Il faut donc que la mise en circulation corresponde à un moment précis qui ne soit pas susceptible de contestation. La succession de mise, en circulation à chaque désistement d'un des membres de la chaîne de commercialisation conduirait à un système complexe multipliant les difficultés de preuve et pourrait induire la victime en erreur. Elle pourrait viser le fabricant alors qu'il se serait dessaisi depuis plus de dix ans du produit dans les mains du revendeur.
La conservation pendant un certain temps par l'un quelconque des membres de la chaîne de distribution du produit modifierait le délai d'extinction, qui ne répondrait plus alors à des critères objectifs.
Enfin, il est clair que la directive a entendu lier la responsabilité objective qu'elle édicte à une période de durée raisonnable au terme de laquelle la responsabilité doit s'éteindre.
Je voudrais, à cet égard, vous lire un considérant de la directive, qui me paraît dépourvu d'ambiguïté : « Considérant que les produits s'usent avec le temps, que des normes de sécurité plus strictes sont élaborées et que les connaissances scientifiques et techniques progressent,... que la reponsabilité du producteur doit donc s'éteindre après une période de durée raisonnable, sans préjudice toutefois des actions pendantes... »
Compte tenu de cet éclairage et pour des raisons de sécurité juridique, je ne peux être que défavorable à cet amendement.
M. Pierre Fauchon, rapporteur. Je demande la parole.
M. le président. La parole est à M. le rapporteur.
M. Pierre Fauchon, rapporteur. Madame le garde des sceaux, j'avoue que je suis tout de même un peu surpris !
L'article 8, que nous allons examiner dans un instant, prévoit que « le vendeur, le loueur ou tout autre fournisseur professionnel est responsable du défaut de sécurité du produit dans les mêmes conditions que le producteur ». Or il peut fort bien arriver qu'un produit sorte de l'usine, soit donc mis une première fois en circulation, puis soit livré à un grossiste avant de l'être à un détaillant, et soit ensuite éventuellement loué. Il se sera écoulé alors un certain nombre d'années entre le moment où le produit est sorti de l'usine, date de la première mise en circulation, et le moment où il aura été vendu au client. Or c'est ce dernier moment qui compte pour le client, qui peut être victime d'un éventuel dommage ! Si quatre ou cinq ans se sont déjà écoulés depuis la première mise en circulation, le client voit le délai dans lequel il peut agir considérablement restreint !

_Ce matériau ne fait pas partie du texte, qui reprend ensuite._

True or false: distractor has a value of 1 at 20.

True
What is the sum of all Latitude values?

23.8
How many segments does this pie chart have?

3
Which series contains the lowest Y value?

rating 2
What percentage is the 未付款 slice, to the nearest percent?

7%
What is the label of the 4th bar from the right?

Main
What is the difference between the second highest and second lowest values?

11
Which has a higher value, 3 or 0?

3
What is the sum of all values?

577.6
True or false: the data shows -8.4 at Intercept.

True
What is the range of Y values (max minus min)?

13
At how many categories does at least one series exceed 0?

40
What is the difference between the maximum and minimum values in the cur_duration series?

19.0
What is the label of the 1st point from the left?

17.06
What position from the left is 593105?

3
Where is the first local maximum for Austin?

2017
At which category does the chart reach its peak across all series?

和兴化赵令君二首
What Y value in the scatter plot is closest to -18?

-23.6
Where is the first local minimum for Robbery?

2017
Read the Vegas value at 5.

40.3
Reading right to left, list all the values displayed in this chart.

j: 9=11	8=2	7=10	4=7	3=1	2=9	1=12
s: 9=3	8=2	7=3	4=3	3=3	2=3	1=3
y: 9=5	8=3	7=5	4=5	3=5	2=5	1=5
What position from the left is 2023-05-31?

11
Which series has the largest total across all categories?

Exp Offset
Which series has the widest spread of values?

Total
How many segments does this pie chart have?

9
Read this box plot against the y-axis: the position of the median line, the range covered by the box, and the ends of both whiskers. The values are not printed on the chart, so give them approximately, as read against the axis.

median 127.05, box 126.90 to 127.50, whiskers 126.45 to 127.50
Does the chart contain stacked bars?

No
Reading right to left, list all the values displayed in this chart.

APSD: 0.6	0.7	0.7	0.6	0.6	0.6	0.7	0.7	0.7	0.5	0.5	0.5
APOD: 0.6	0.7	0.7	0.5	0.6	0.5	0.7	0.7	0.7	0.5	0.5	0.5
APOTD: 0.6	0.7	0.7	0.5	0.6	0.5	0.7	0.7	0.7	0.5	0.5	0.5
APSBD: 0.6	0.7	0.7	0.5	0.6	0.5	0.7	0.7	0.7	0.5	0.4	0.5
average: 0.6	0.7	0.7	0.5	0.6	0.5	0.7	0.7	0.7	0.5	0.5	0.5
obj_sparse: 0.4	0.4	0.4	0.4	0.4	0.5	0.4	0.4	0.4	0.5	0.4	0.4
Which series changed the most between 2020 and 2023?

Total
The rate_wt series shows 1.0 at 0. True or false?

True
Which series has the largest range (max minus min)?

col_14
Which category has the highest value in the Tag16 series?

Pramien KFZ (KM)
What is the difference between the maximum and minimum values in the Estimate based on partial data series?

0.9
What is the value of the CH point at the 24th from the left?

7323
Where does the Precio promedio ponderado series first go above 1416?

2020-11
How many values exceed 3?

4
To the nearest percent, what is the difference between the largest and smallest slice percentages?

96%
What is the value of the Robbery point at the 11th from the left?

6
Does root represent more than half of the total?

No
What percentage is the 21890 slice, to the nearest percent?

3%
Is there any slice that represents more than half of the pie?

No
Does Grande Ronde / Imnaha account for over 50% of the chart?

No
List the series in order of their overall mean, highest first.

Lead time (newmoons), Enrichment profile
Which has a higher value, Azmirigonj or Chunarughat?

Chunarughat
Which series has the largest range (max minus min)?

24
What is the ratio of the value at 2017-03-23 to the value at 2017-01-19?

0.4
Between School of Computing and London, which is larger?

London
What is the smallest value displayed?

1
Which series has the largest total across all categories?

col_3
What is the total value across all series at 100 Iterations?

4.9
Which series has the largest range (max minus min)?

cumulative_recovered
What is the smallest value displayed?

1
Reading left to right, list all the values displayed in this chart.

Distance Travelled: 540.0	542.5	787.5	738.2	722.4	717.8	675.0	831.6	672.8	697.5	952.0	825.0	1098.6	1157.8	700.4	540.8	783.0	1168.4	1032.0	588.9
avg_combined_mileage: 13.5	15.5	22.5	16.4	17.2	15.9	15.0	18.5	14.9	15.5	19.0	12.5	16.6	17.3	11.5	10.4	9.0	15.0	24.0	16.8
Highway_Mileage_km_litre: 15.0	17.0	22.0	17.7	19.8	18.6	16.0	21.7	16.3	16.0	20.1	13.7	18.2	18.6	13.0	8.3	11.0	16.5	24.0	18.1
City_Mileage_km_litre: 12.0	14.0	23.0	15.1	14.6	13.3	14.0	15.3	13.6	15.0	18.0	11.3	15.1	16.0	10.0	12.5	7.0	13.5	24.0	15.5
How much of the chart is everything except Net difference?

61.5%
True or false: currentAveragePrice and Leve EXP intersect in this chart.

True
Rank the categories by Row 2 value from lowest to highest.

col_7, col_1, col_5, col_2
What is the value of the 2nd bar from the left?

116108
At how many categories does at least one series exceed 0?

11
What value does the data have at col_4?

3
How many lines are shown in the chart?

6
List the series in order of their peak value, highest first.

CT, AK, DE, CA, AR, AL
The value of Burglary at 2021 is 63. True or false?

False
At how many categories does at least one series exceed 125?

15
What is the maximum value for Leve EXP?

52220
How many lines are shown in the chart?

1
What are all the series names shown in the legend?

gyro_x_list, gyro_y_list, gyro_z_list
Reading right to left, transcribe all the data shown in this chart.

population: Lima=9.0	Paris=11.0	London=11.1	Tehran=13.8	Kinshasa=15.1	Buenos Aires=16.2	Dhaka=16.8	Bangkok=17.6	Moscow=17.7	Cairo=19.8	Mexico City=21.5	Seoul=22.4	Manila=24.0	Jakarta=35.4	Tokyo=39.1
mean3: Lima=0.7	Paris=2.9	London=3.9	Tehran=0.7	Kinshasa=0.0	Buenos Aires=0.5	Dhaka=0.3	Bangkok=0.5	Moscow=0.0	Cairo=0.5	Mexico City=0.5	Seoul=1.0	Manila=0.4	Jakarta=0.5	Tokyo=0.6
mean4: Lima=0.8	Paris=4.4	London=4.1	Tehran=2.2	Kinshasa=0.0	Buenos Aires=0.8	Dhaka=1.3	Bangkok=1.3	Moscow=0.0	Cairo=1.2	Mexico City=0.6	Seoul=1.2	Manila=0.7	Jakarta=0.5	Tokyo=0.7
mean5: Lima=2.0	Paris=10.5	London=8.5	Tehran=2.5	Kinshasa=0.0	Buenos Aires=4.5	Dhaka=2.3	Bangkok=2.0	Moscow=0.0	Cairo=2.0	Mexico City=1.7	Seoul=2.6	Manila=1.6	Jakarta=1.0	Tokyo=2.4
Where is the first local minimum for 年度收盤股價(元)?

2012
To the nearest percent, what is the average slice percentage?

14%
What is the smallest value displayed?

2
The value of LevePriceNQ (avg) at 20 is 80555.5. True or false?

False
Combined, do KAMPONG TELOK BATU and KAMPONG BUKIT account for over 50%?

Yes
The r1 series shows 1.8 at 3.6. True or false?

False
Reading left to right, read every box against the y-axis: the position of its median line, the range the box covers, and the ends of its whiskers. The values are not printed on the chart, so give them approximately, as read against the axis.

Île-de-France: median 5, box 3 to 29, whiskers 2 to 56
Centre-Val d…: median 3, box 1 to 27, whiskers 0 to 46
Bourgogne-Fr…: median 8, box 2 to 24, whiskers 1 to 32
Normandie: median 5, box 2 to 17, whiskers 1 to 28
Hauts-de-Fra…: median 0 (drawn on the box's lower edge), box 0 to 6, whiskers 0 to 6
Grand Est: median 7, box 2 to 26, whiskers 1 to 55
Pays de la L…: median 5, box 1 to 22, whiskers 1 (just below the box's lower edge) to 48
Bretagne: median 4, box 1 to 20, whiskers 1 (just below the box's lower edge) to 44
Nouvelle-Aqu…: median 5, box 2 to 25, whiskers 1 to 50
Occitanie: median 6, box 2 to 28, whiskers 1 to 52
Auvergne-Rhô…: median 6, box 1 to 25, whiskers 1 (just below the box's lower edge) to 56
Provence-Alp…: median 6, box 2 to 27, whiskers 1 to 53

Comme je disais tout à l'heure, le délai de dix ans qui est prévu constitue déjà une restriction assez fâcheuse par rapport à notre droit commun. En effet, si un tel délai existe bien dans notre droit, il part du moment où le dommage est connu. Or, ici, ce n'est pas le cas ! En maintenant votre position, madame le garde des sceaux, vous risquez donc de réduire considérablement les possibilités d'action de la victime d'un dommage.
Je ne comprends pas : dès lors que l'on admet la responsabilité du vendeur, du loueur et du fournisseur, il faut admettre qu'il y a une mise en circulation à chaque niveau, étant bien entendu que celle qui compte, pour la victime d'un dommage, c'est la dernière !
M. le président. Personne ne demande plus la parole ?...
Je mets aux voix l'amendement n° 3, repoussé par le Gouvernement.

(L'amendement est adopté.)
M. le président. Personne ne demande la parole ?...
Je mets aux voix l'article 6, ainsi modifié.